We will use stated preference methods (e.g. discrete choice experiments) to explore preferences for different process and outcome attributes of treatment options. This will enable us to investigate the acceptability of particular treatment options to users. Using the stated preference survey, participants will be given a series of hypothetical scenarios and asked to make choices about their preferred treatment options. The attributes and levels for the scenarios will be developed from preliminary qualitative research findings. The attributes will describe different components of potential interventions (e.g. waiting time, care setting, type of health care professional seen, type of intervention, and outcome of care).
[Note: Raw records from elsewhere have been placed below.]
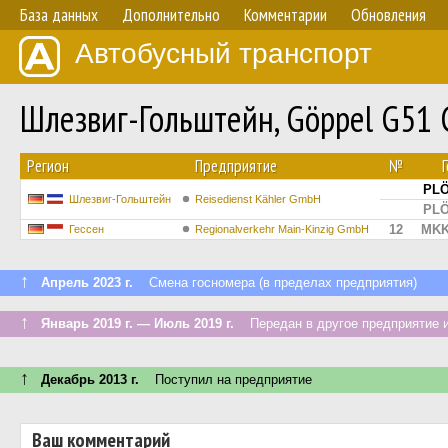
База данных
Дополнительно
Комментарии
Обновления
Автобусный транспорт
Шлезвиг-Гольштейн, Göppel G51 
Регион
Предприятие
№
PLÖ
Шлезвиг-Гольштейн
Reisedienst Kähler GmbH
PLÖ
12
MKK
Гессен
Regionalverkehr Main-Kinzig GmbH
↑
Апрель 2023 г.
Смена госномера (в пределах предприятия)
↑
Январь 2019 г. — Июль 2019 г.
Передан в другое предприятие и
↑
Декабрь 2013 г.
Поступил на предприятие
Ваш комментарий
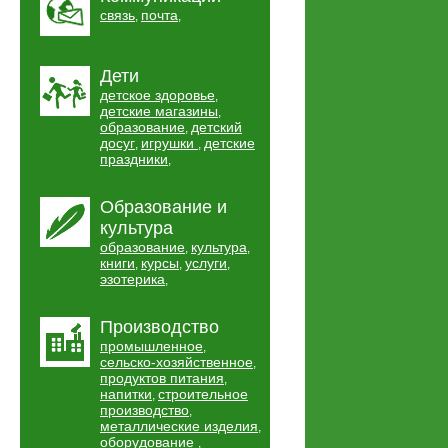
связь
почта
,
,
Дети
детское здоровье
,
детские магазины
,
образование
детский
,
досуг
игрушки
детские
,
,
праздники
,
Образование и
культура
образование
культура
,
,
книги
курсы
услуги
,
,
,
эзотерика
,
Производство
промышленное
,
сельско-хозяйственное
,
продуктов питания
,
напитки
строительное
,
производство
,
металлические изделия
,
оборудование
,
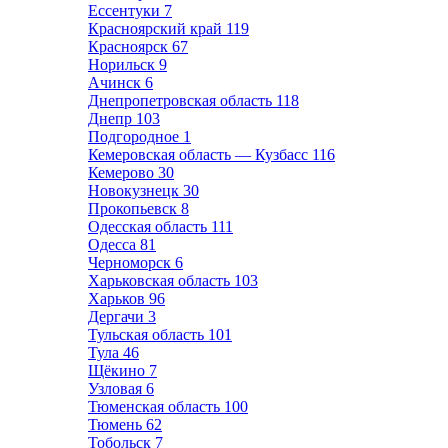
Ессентуки
7
Красноярский край
119
Красноярск
67
Норильск
9
Ачинск
6
Днепропетровская область
118
Днепр
103
Подгородное
1
Кемеровская область — Кузбасс
116
Кемерово
30
Новокузнецк
30
Прокопьевск
8
Одесская область
111
Одесса
81
Черноморск
6
Харьковская область
103
Харьков
96
Дергачи
3
Тульская область
101
Тула
46
Щёкино
7
Узловая
6
Тюменская область
100
Тюмень
62
Тобольск
7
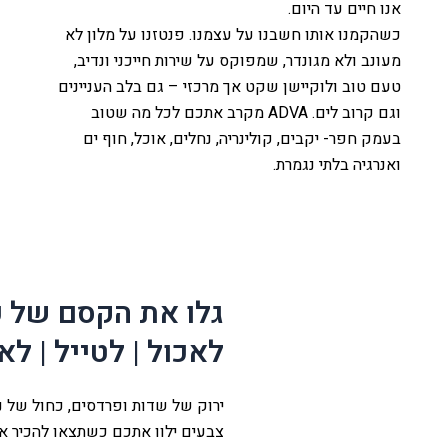
אנו חיים עד היום.
כשהקמנו אותו חשבנו על עצמנו. פנטזנו על מלון לא
מעונב ולא מגונדר, שמפוקס על שירות חייכני ונדיב,
טעם טוב ולוקיישן שקט אך מרכזי – גם בלב העניינים
וגם קרוב לים. ADVA מקרב אתכם לכל מה שטוב
בעמק חפר- יקבים, קולינריה, נחלים, אוכל, חוף ים
ואנרגיה בלתי נגמרת.
לה
עמק
גלו את הקסם של 
ת
לאכול | לטייל | לא
ירוק של שדות ופרדסים, כחול של נח
צבעים ילוו אתכם כשתצאו להכיר א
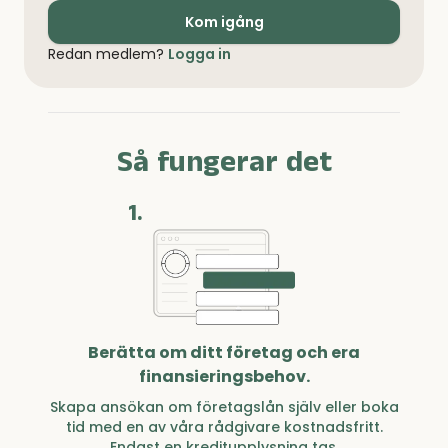
Kom igång
Redan medlem?
Logga in
Så fungerar det
1.
Berätta om ditt företag och era
finansieringsbehov.
Skapa ansökan om företagslån själv eller boka
tid med en av våra rådgivare kostnadsfritt.
Endast en kreditupplysning tas.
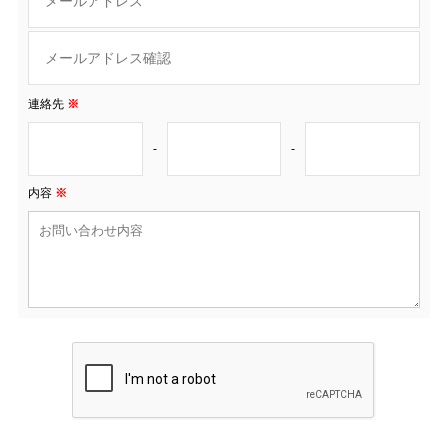
連絡先
※
-
-
内容
※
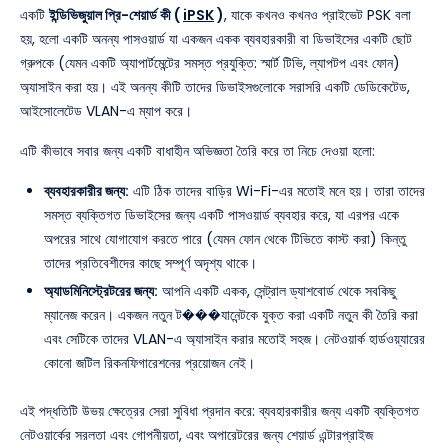
একটি
ইন্ডিভিজুয়াল প্রি-শেয়ার্ড কী (
iPSK
)
, যাকে কখনও কখনও প্রাইভেট PSK বলা
হয়, হলো একটি অনন্য পাসওয়ার্ড যা একজন একক ব্যবহারকারী বা ডিভাইসের একটি ছোট
গ্রুপকে (যেমন একটি অ্যাপার্টমেন্টের সমস্ত প্রযুক্তি: স্মার্ট টিভি, ল্যাপটপ এবং ফোন)
অ্যাসাইন করা হয়। এই অনন্য কীটি তাদের ডিভাইসগুলোকে সরাসরি একটি ডেডিকেটেড,
আইসোলেটেড VLAN-এ ম্যাপ করে।
এটি কীভাবে সবার জন্য একটি বাধাহীন অভিজ্ঞতা তৈরি করে তা নিচে দেওয়া হলো:
ব্যবহারকারীর জন্য:
এটি ঠিক তাদের বাড়ির Wi-Fi-এর মতোই মনে হয়। তারা তাদের
সমস্ত ব্যক্তিগত ডিভাইসের জন্য একটি পাসওয়ার্ড ব্যবহার করে, যা এরপর একে
অপরের সাথে যোগাযোগ করতে পারে (যেমন ফোন থেকে টিভিতে কাস্ট করা) কিন্তু
তাদের প্রতিবেশীদের কাছে সম্পূর্ণ অদৃশ্য থাকে।
অ্যাডমিনিস্ট্রেটরের জন্য:
আপনি একটি একক, সেন্ট্রাল ড্যাশবোর্ড থেকে সবকিছু
ম্যানেজ করেন। একজন নতুন ট���যানেন্টকে যুক্ত করা একটি নতুন কী তৈরি করা
এবং সেটিকে তাদের VLAN-এ অ্যাসাইন করার মতোই সহজ। নেটওয়ার্ক হার্ডওয়্যারের
কোনো জটিল রিকনফিগারেশনের প্রয়োজন নেই।
এই পদ্ধতিটি উভয় ক্ষেত্রের সেরা সুবিধা প্রদান করে: ব্যবহারকারীর জন্য একটি ব্যক্তিগত
নেটওয়ার্কের সরলতা এবং গোপনীয়তা, এবং অপারেটরের জন্য শেয়ার্ড এন্টারপ্রাইজ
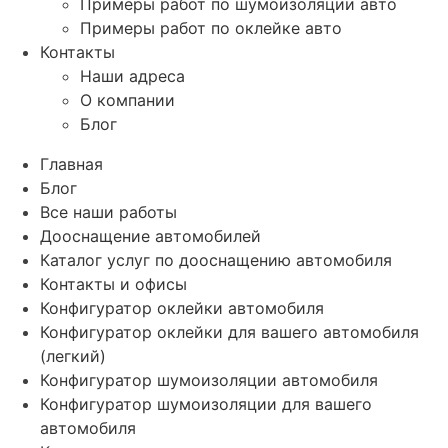
Примеры работ по шумоизоляции авто
Примеры работ по оклейке авто
Контакты
Наши адреса
О компании
Блог
Главная
Блог
Все наши работы
Дооснащение автомобилей
Каталог услуг по дооснащению автомобиля
Контакты и офисы
Конфигуратор оклейки автомобиля
Конфигуратор оклейки для вашего автомобиля
(легкий)
Конфигуратор шумоизоляции автомобиля
Конфигуратор шумоизоляции для вашего
автомобиля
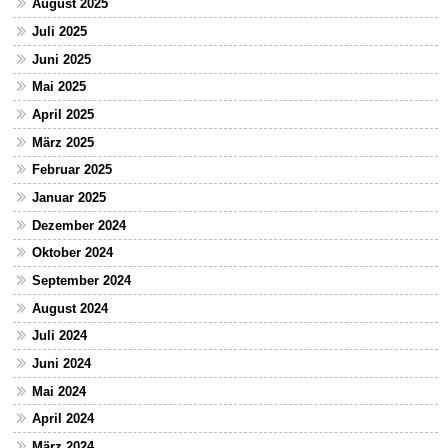
August 2025
Juli 2025
Juni 2025
Mai 2025
April 2025
März 2025
Februar 2025
Januar 2025
Dezember 2024
Oktober 2024
September 2024
August 2024
Juli 2024
Juni 2024
Mai 2024
April 2024
März 2024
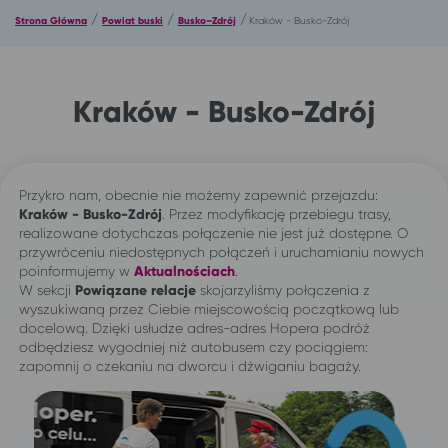
/
/
/
Strona Główna
Powiat buski
Busko–Zdrój
Kraków - Busko-Zdrój
Kraków - Busko-Zdrój
Przykro nam, obecnie nie możemy zapewnić przejazdu:
Kraków - Busko-Zdrój
. Przez modyfikację przebiegu trasy,
realizowane dotychczas połączenie nie jest już dostępne. O
przywróceniu niedostępnych połączeń i uruchamianiu nowych
poinformujemy w
Aktualnościach
.
W sekcji
Powiązane relacje
skojarzyliśmy połączenia z
wyszukiwaną przez Ciebie miejscowością początkową lub
docelową. Dzięki usłudze adres-adres Hopera podróż
odbędziesz wygodniej niż autobusem czy pociągiem:
zapomnij o czekaniu na dworcu i dźwiganiu bagaży.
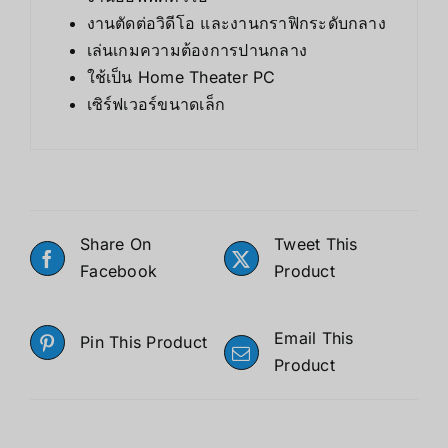
งานตัดต่อวิดีโอ และงานกราฟิกระดับกลาง
เล่นเกมความต้องการปานกลาง
ใช้เป็น Home Theater PC
เซิร์ฟเวอร์ขนาดเล็ก
Share On
Tweet This
Facebook
Product
Email This
Pin This Product
Product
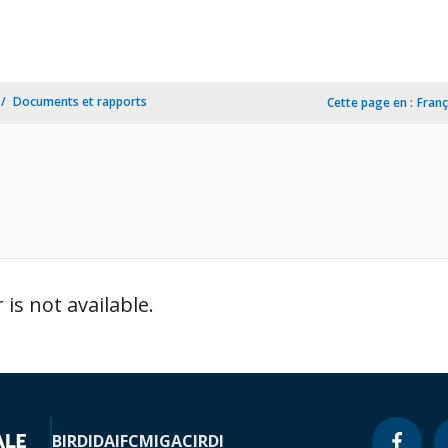
Documents et rapports
Cette page en :
Franç
is not available.
BIRD
IDA
IFC
MIGA
CIRDI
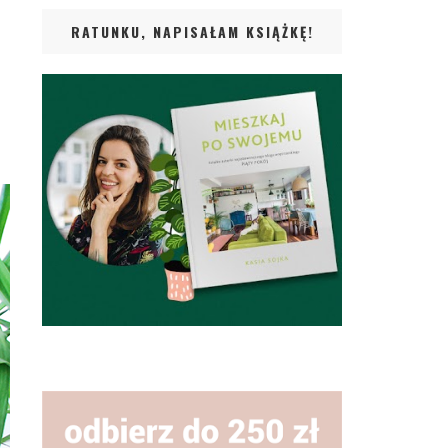
RATUNKU, NAPISAŁAM KSIĄŻKĘ!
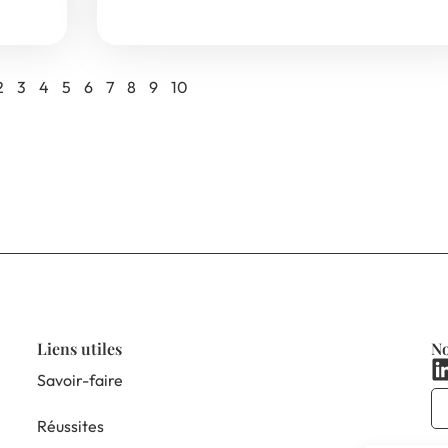
2
3
4
5
6
7
8
9
10
Liens utiles
No
Savoir-faire
Réussites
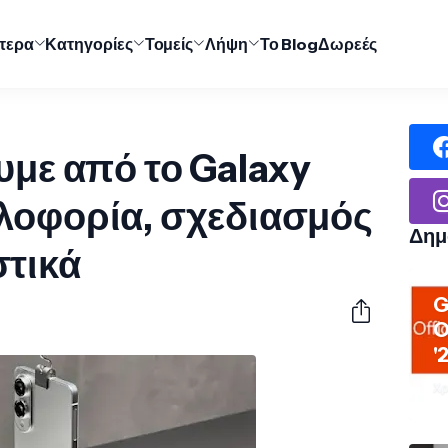
ύτερα
Κατηγορίες
Τομείς
Λήψη
Το Blog
Δωρεές
υμε από το Galaxy
λοφορία, σχεδιασμός
Δημ
στικά
G
O
'
Χρ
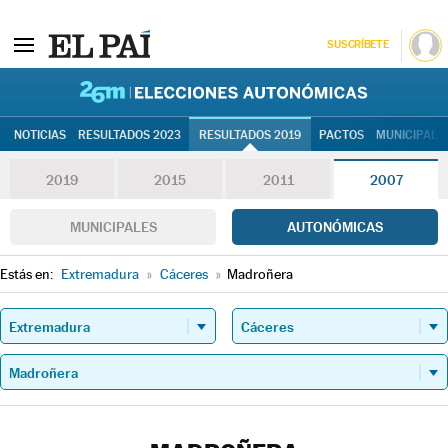
SUSCRÍBETE
26M | Elec
NOTICIAS
RESULTADOS 2023
RESULTADOS 2019
PACTOS
MUNICIPALE
2019
2015
2011
2007
MUNICIPALES
AUTONÓMICAS
Estás en:
Extremadura
»
Cáceres
»
Madroñera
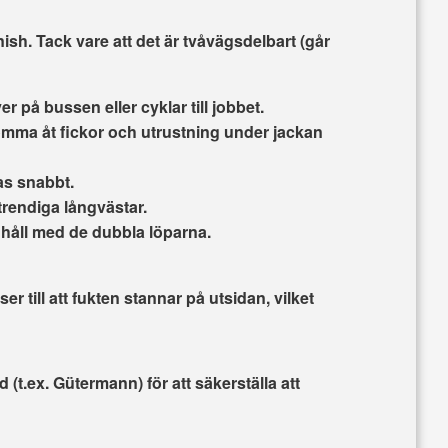
ish. Tack vare att det är
tvåvägsdelbart
(går
er på bussen eller cyklar till jobbet.
omma åt fickor och utrustning under jackan
as snabbt.
 trendiga långvästar.
 håll med de dubbla löparna.
er till att fukten stannar på utsidan, vilket
åd
(t.ex. Gütermann) för att säkerställa att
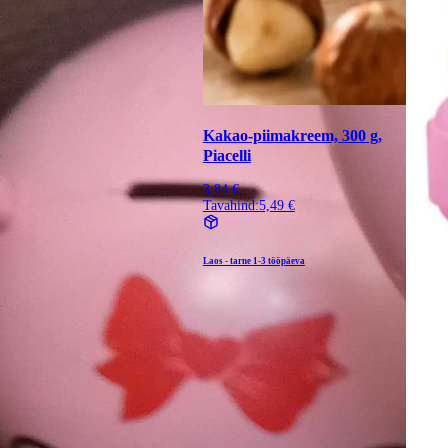
Kakao-piimakreem, 300 g,
Piacelli
3,84 €
Tavahind:
5,49 €
Laos - tarne
1-3 tööpäeva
The outcomes of this project will enable us to determine which aspects of treatment/service delivery are most highly valued by different groups of patients. We are particularly interested in tailoring interventions to suit particular user/patient characteristics. For example, psychological therapiesmaybe more acceptable to women than men.

 

Focus Groups

The data from the stated preference survey will then be combined with further data emerging from the Phase 2 qualitative studies  to  finalise the  intervention.  We recognise that the Phase 2 work will not have been fully completed at this stage, but it is likely that clear themes will have emerged that will have potential therapeutic value.

 

Intervention

  • Hypothesis: There will be a reduction in unscheduled or urgent care, over a 12 month period, in patients with long term conditions in which the clinical prediction rule intervention is implemented in comparison to those without the intervention.
  • Methods: We will seek approval from our local medical ethics committee to interview/assess  patients to assess the feasibility of implementing the clinical prediction rule intervention, and potential benefits from it. We will introduce the intervention over a six month period. It will be supported by web-based resources and computer templates/prompts.  We will involve users in the training process. We will also ask patients to complete psychosocial assessments and measures of health status on a sequential basis every 3 months once they have entered the pathway, to gain an indication of health benefit.
  • Statistical considerations: The main indicator of the success of the intervention will be the total number of unscheduled visits by patients identified as having long term conditions recorded in the follow-up period.

 

Workpackages

Work Package 1

  • WP1a.  Estimation of the frequency and pattern of unscheduled and urgent care in Greek patients with diabetes, rheumatologic disorders and chronic obstructive pulmonary disease (COPD).
  • WP1b.  Identification of the psychosocial factors associated with unscheduled and urgent care in patients with these 3 long term conditions.
  • WP1c. A standardized version of the screening for somatization instrument Patient Health Questionnaire 15.

 

Work Package 2

  • WP2a. A clinical prediction rule for identifying patients who are potential high users of unscheduled care.
  • WP2b. Identification of key elements that can be influenced by new interventions to reduce urgent care.
  • WP2c. A rich detailed and highly practical understanding of who accesses unscheduled care, why they do this, what they experience, and what happens to them.

 

Work Package 3

  • WP3. Our programme is expected to demonstrate the feasibility of introducing the clinical prediction rule care intervention into AED. Other tangible outputs will include a robust system for detecting potential high users of unscheduled care in long term conditions and a user informed intervention to be used in conjunction with the clinical prediction rule for the prevention of unscheduled care. The expectation of the research team is that work from this study will inform clinical practice and policy.